(Dataset items)
==============================

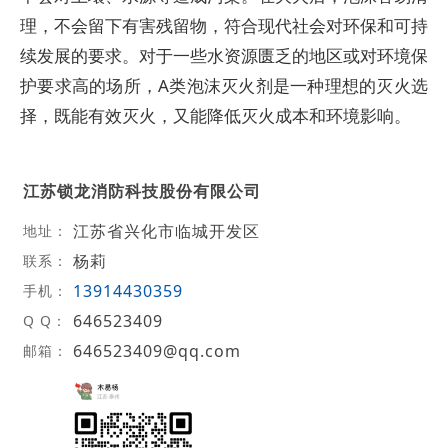
理，不会留下有害残留物，符合现代社会对环保和可持
续发展的要求。对于一些水资源匮乏的地区或对环境保
护要求高的场所，A类泡沫灭火剂是一种理想的灭火选
择，既能有效灭火，又能降低灭火成本和环境影响。
江苏锁龙消防科技股份有限公司
江苏省兴化市临城开发区
地址：
杨莉
联系：
13914430359
手机：
646523409
Q Q：
646523409@qq.com
邮箱：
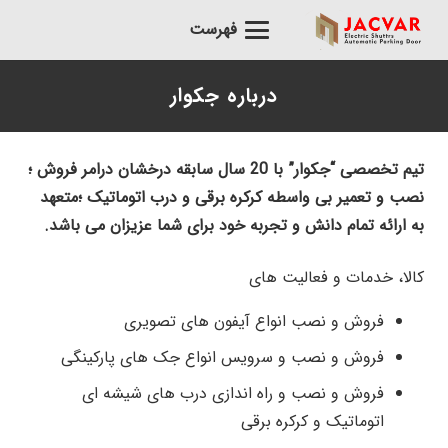
فهرست
درباره جکوار
تیم تخصصی “جکوار” با 20 سال سابقه درخشان درامر فروش ؛
نصب و تعمیر بی واسطه کرکره برقی و درب اتوماتیک ؛متعهد
به ارائه تمام دانش و تجربه خود برای شما عزیزان می باشد.
کالا، خدمات و فعالیت های
فروش و نصب انواع آیفون های تصویری
فروش و نصب و سرویس انواع جک های پارکینگی
فروش و نصب و راه اندازی درب های شیشه ای
اتوماتیک و کرکره برقی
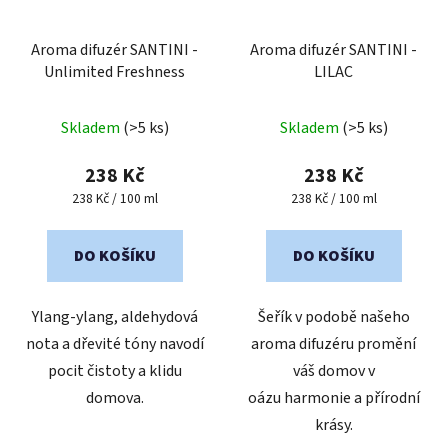
Aroma difuzér SANTINI -
Aroma difuzér SANTINI -
Unlimited Freshness
LILAC
Průměrné
Skladem
(>5 ks)
Skladem
(>5 ks)
hodnocení
produktu
238 Kč
238 Kč
je
Měrná
Měrná
238 Kč / 100 ml
238 Kč / 100 ml
cena:
cena:
4,7
z
DO KOŠÍKU
DO KOŠÍKU
5
hvězdiček.
Ylang-ylang, aldehydová
Šeřík v podobě našeho
nota a dřevité tóny navodí
aroma difuzéru promění
pocit čistoty a klidu
váš domov v
domova.
oázu harmonie a přírodní
krásy.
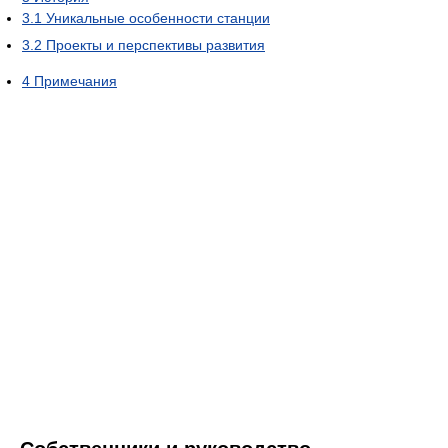
3.1
Уникальные особенности станции
3.2
Проекты и перспективы развития
4
Примечания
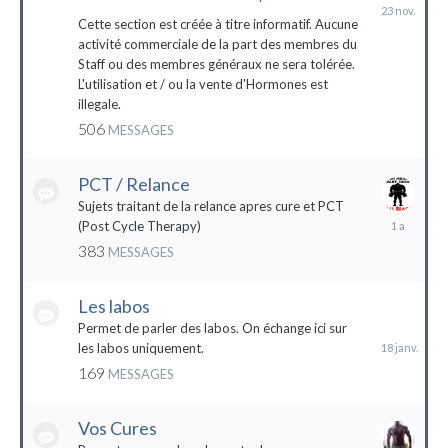
23
novembre
Cette section est créée à titre informatif. Aucune
2023
activité commerciale de la part des membres du
Staff ou des membres généraux ne sera tolérée.
L'utilisation et / ou la vente d'Hormones est
illegale.
506
MESSAGES
PCT / Relance
Sujets traitant de la relance apres cure et PCT
13
(Post Cycle Therapy)
mai
383
MESSAGES
2023
Les labos
18
janvier
Permet de parler des labos. On échange ici sur
les labos uniquement.
169
MESSAGES
Vos Cures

==============================

Lines in the records above that carry the word "membres" are to be located and copied.

activité commerciale de la part des membres du
Staff ou des membres généraux ne sera tolérée.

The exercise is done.